Before 1910 people who purchased Christmas gifts often gave cheap, decorative items, such as ceramic knickknacks, to friends and family. These frivolous novelty gifts fell out of favor in the early twentieth century. People began to send CHRISTMAS CARDS to their friends, distant relatives, and business associates in lieu of these gimmick gifts. Family members and close friends received gifts that were more useful, though more expensive, than the old gimcracks had been. These included such items as tools and household appliances.
By the late 1920s buyers’preferences began to shift again, this time towards luxury items such as jewelry and fine clothing. The homemade Christmas gifts of the mid-nineteenth century had satisfied people’s basic needs. Now, consumers were expected to familiarize themselves with the tastes, and discover the secret desires, of each person for whom they bought gifts. In order to aid shoppers in this stressful mental exercise, retailers came up with a new idea: gift certificates.

Financing Christmas
The increasing commercialization of Christmas affected American saving and spending habits. By the early twentieth century many employers offered their workers a special CHRISTMAS BONUS. This token addition to their regular wages helped workers to participate in the new, materialist Christmas. As this participation still strained the budgets of many working people, CHRISTMAS CLUBS sprang up to help them save money throughout the year in order to finance a December spending spree.

Conclusion
America’s Christmas spending habits were established during the early twentieth century. As the United States became an affluent nation, Americans began to celebrate Christmas by spending large sums of money. Some point out, however, that America’s Christmas consumption habits merely reflect her year-round consumption habits, which are extravagant by world standards. The average citizen of Vietnam earned $360 in 2000. Compare that with the $1,161 the average American family planned to spend on Christmas gifts alone in the same year. Other affluent nations also celebrate materially extravagant Christmases. For most Japanese, Christmas is neither a traditional folk holiday nor a religious holiday, yet they spent $7.5 billion for Christmas presents in 1993.
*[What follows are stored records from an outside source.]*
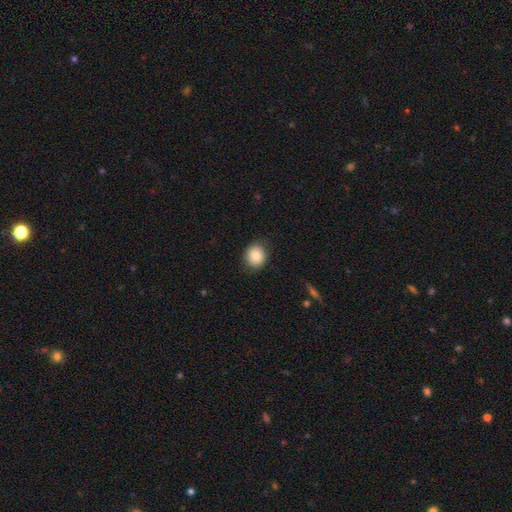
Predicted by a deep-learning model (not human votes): Q: Smooth or featured?
A: smooth (82%); runner-up: featured or disk (9%)
Q: How rounded?
A: round (74%); runner-up: in between (25%)
Q: Merging?
A: none (83%); runner-up: minor disturbance (13%)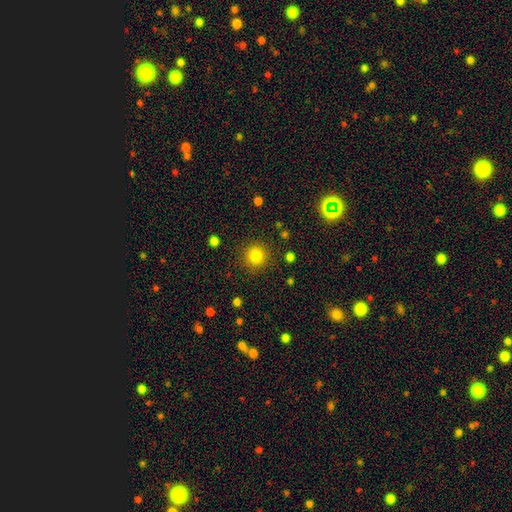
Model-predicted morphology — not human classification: Smooth or featured? smooth (82%)
How rounded? round (92%)
Merging? none (88%)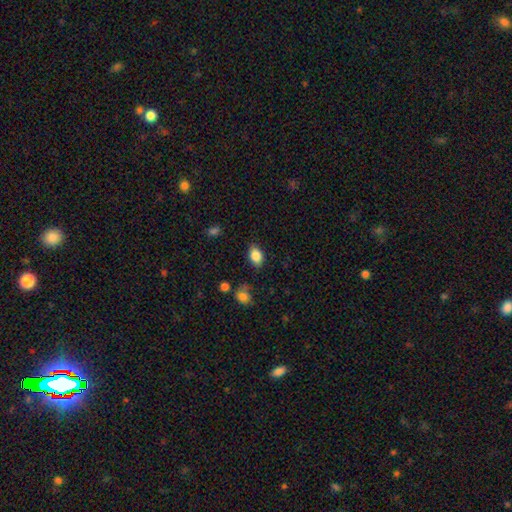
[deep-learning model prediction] A smooth galaxy with no disk features (84%) that is in between round and cigar-shaped (84%). Merging: none (80%).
Many people have grown dissatisfied with the materialistic customs that characterize contemporary Christmas celebrations. In a 2002 survey, over seventy percent of Americans questioned said that they would like to reduce their Christmas spending and gift giving. Religious organizations, consumer advocates, and groups within the voluntary simplicity movement are supporting their followers in this endeavor.